Only one stretch of the data below is needed. Output the lines from the one with "Penn State (Dataset ID: CBP_TF3_3)" up to and including the one with "Life without Time", exactly as they stand.
==== GIVEN INFORMATION ====
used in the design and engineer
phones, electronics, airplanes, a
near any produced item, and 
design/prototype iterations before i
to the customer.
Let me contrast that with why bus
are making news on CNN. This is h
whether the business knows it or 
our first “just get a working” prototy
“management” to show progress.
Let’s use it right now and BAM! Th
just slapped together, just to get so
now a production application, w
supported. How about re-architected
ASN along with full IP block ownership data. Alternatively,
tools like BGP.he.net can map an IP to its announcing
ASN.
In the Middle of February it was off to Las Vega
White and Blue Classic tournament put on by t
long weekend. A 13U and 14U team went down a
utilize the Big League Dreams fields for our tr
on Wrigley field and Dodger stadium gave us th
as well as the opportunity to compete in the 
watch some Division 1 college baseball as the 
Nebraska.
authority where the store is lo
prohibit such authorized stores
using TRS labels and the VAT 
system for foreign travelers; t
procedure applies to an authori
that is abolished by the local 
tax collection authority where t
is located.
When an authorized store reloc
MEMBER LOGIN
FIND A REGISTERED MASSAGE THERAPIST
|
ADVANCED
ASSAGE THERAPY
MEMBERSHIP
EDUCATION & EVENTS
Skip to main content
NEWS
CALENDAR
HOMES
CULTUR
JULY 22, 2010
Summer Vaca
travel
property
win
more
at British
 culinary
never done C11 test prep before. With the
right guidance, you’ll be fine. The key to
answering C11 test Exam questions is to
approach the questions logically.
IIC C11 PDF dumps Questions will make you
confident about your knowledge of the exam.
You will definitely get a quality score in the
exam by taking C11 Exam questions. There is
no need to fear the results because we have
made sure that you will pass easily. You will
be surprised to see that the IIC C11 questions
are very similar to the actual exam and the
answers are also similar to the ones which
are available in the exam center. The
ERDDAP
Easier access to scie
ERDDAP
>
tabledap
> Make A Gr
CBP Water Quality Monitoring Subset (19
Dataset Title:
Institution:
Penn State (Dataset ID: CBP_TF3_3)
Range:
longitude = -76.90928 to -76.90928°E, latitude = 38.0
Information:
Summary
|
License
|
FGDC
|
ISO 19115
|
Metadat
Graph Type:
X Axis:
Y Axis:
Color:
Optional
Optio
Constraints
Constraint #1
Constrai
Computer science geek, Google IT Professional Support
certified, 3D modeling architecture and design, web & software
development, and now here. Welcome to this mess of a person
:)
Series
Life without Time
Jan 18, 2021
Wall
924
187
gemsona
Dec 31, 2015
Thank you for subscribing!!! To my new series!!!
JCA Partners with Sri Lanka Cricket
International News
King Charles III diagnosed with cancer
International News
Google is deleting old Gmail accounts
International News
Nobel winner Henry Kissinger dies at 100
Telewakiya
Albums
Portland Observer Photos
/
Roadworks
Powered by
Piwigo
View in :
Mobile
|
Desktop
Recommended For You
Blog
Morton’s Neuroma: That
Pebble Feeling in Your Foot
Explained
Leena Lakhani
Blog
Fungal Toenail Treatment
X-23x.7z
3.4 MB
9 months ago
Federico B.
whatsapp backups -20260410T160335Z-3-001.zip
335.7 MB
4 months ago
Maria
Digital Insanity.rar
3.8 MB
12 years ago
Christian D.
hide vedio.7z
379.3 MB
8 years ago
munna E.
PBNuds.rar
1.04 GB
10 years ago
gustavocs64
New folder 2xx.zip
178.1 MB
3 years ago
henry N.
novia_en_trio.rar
====
WRITTEN SOLUTION:
Penn State (Dataset ID: CBP_TF3_3)
Range:
longitude = -76.90928 to -76.90928°E, latitude = 38.0
Information:
Summary
|
License
|
FGDC
|
ISO 19115
|
Metadat
Graph Type:
X Axis:
Y Axis:
Color:
Optional
Optio
Constraints
Constraint #1
Constrai
Computer science geek, Google IT Professional Support
certified, 3D modeling architecture and design, web & software
development, and now here. Welcome to this mess of a person
:)
Series
Life without Time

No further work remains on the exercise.